» Texto fornecido

Há algo de vazio de desalentador neste episódio; uma certa dose de ingenuidade preside essa cena de marionetes.
Nivelar o animal à condição humana, além de inusitado, é folclórico; mas a juíza alega que, na cidade, não há canil e pediu que o processo seja agilizado.
É esperar pra ver.
Pensando bem, quem está errado sou eu; eu me corrijo: todos têm razão; essa cachorra deve ter aprendido com Lavoisier sobre a sobrevivência do mais forte e a juíza não pôde relaxar um processo por estar na boca do povo.
Muitos quererão linchar a assassina por invasão de domicílio; e os guardas se porão de prontidão, em alerta máximo, baionetas em punho. Quem sabe não seria melhor culpar a professora? Ela não ensinou geografia, direitos e deveres de cada um, controle de instintos entre os animais.
Foi dizer isso e um alvoroço geral ganhou corpo e o povo se plantou diante da escola e se levantaram os filhos do povo em defesa da ilustre educadora. Então todos se recolheram a suas trincheiras, buscando um bode expiatório. Não demorou e outros avolumaram a culpa sobre o delegado no aceitar uma queixa tão esdrúxula; mas, como resistir aos ímpetos de uma mulher irada? Como deixá-la sair com as mãos ainda sujas do sangue inocente? Sabe lá Deus com que encantos essa mulher foi à delegacia!

» Linhas da tarefa

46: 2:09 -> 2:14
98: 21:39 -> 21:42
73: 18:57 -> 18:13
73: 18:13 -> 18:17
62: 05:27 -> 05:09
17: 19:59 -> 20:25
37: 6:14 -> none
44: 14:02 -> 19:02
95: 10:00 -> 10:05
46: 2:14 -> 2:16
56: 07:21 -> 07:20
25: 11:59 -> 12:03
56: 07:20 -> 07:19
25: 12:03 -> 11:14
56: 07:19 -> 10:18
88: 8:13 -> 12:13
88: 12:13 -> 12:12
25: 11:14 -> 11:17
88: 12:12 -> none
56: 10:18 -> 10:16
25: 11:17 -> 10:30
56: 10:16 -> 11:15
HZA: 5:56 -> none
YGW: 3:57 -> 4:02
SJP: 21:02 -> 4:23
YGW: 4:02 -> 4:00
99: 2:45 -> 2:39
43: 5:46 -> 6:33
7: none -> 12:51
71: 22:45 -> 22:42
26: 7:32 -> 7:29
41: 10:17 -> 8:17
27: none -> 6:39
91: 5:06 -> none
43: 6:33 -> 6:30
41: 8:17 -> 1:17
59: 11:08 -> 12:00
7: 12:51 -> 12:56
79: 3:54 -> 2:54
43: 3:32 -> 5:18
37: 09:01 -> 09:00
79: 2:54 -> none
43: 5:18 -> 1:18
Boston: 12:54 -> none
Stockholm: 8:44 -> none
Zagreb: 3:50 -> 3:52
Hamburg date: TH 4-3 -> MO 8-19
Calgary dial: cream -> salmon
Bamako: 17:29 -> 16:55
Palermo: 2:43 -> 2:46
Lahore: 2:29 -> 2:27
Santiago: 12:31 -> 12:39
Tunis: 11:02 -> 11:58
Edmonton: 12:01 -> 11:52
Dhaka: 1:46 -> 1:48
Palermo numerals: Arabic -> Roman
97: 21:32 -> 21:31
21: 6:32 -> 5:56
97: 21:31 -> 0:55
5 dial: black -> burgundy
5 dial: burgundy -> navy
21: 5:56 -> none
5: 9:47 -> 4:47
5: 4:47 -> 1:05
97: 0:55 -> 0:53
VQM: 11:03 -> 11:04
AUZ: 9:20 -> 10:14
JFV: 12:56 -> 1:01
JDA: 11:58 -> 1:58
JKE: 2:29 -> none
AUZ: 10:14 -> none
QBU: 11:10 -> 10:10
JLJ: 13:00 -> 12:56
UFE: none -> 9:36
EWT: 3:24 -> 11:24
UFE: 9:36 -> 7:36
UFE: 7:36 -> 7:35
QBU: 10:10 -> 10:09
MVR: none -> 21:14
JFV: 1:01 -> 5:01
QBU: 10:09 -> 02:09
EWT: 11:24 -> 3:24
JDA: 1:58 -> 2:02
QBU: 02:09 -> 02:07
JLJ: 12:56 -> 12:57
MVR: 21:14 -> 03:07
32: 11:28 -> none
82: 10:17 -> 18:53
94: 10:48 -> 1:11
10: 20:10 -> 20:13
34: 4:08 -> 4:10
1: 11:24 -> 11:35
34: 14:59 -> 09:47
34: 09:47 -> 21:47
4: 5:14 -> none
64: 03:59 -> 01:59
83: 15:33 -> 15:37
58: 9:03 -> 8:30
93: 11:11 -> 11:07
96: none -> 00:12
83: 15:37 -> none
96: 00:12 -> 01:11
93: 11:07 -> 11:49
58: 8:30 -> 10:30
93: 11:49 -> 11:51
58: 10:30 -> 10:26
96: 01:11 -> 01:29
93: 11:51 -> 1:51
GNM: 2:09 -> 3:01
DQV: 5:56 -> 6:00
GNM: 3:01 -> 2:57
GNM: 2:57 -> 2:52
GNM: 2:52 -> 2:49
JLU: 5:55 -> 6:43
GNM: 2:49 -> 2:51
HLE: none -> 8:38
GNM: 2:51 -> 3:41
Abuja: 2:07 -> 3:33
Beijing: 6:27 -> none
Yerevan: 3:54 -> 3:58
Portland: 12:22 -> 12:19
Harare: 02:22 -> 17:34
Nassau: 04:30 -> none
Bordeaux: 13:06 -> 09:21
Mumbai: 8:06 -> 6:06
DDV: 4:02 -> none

» Lista de tarefas
(a) Reescreva as linhas, da primeira até a que contém "QBU: 10:09 -> 02:09", inclusive, trocando "none" por "nenhum" e deixando todo o resto igual.
(b) Continue o texto sobre a cachorra e a juíza a partir do ponto em que ele termina.

» Respostas escritas
(a)
46: 2:09 -> 2:14
98: 21:39 -> 21:42
73: 18:57 -> 18:13
73: 18:13 -> 18:17
62: 05:27 -> 05:09
17: 19:59 -> 20:25
37: 6:14 -> nenhum
44: 14:02 -> 19:02
95: 10:00 -> 10:05
46: 2:14 -> 2:16
56: 07:21 -> 07:20
25: 11:59 -> 12:03
56: 07:20 -> 07:19
25: 12:03 -> 11:14
56: 07:19 -> 10:18
88: 8:13 -> 12:13
88: 12:13 -> 12:12
25: 11:14 -> 11:17
88: 12:12 -> nenhum
56: 10:18 -> 10:16
25: 11:17 -> 10:30
56: 10:16 -> 11:15
HZA: 5:56 -> nenhum
YGW: 3:57 -> 4:02
SJP: 21:02 -> 4:23
YGW: 4:02 -> 4:00
99: 2:45 -> 2:39
43: 5:46 -> 6:33
7: nenhum -> 12:51
71: 22:45 -> 22:42
26: 7:32 -> 7:29
41: 10:17 -> 8:17
27: nenhum -> 6:39
91: 5:06 -> nenhum
43: 6:33 -> 6:30
41: 8:17 -> 1:17
59: 11:08 -> 12:00
7: 12:51 -> 12:56
79: 3:54 -> 2:54
43: 3:32 -> 5:18
37: 09:01 -> 09:00
79: 2:54 -> nenhum
43: 5:18 -> 1:18
Boston: 12:54 -> nenhum
Stockholm: 8:44 -> nenhum
Zagreb: 3:50 -> 3:52
Hamburg date: TH 4-3 -> MO 8-19
Calgary dial: cream -> salmon
Bamako: 17:29 -> 16:55
Palermo: 2:43 -> 2:46
Lahore: 2:29 -> 2:27
Santiago: 12:31 -> 12:39
Tunis: 11:02 -> 11:58
Edmonton: 12:01 -> 11:52
Dhaka: 1:46 -> 1:48
Palermo numerals: Arabic -> Roman
97: 21:32 -> 21:31
21: 6:32 -> 5:56
97: 21:31 -> 0:55
5 dial: black -> burgundy
5 dial: burgundy -> navy
21: 5:56 -> nenhum
5: 9:47 -> 4:47
5: 4:47 -> 1:05
97: 0:55 -> 0:53
VQM: 11:03 -> 11:04
AUZ: 9:20 -> 10:14
JFV: 12:56 -> 1:01
JDA: 11:58 -> 1:58
JKE: 2:29 -> nenhum
AUZ: 10:14 -> nenhum
QBU: 11:10 -> 10:10
JLJ: 13:00 -> 12:56
UFE: nenhum -> 9:36
EWT: 3:24 -> 11:24
UFE: 9:36 -> 7:36
UFE: 7:36 -> 7:35
QBU: 10:10 -> 10:09
MVR: nenhum -> 21:14
JFV: 1:01 -> 5:01
QBU: 10:09 -> 02:09

(b)
Lances paralelos de tanto folclore vão se somando à confusão geral, por exemplo: a quem o oficial de justiça vai entregar a intimação? Será preciso nomear um promotor, um advogado de defesa e a coisa vai se espichando.
No dia do julgamento, auditório acotovelado; grandes lances de retórica; peças oratórias de grande força e, por fim, o fecho emocionado com arrebatamento de encaminhar a sentença para a pena de morte..., dada a gravidade do fato que alcançou limites acima da Constituição.
Em meio à animosidade dos causídicos, a juíza interromperia os lampejos e se proporia a assumir a adoção do réu. (aplausos, muitos aplausos)
O julgamento seria suspenso e a repercussão na cidade levantaria foguetório. Assim se fecharia o círculo, e um episódio que começou com sangue, terminaria com festas no coreto da pracinha.
Um orador do lugar, no embalo de arroubo oratório tomaria emprestada a frase de Machado de Assis: “Deus, querendo superar Deus, criou dona Evarista”; a Doutora Juíza, superando-se a si mesma decidiu-se pela preservação da vida. Sua Excelência surge como aurora nos céus desta cidade a iluminar nossas consciências num momento de angústias, com um gesto de tamanha grandeza.
E a senhora desceria do palanque conduzindo seu troféu a que ensinaria boas maneiras e teria uma discípula aplicada e obediente até que lhe acendesse o instinto de matar o próximo bichano.
Ué! Será que eu fiquei louco!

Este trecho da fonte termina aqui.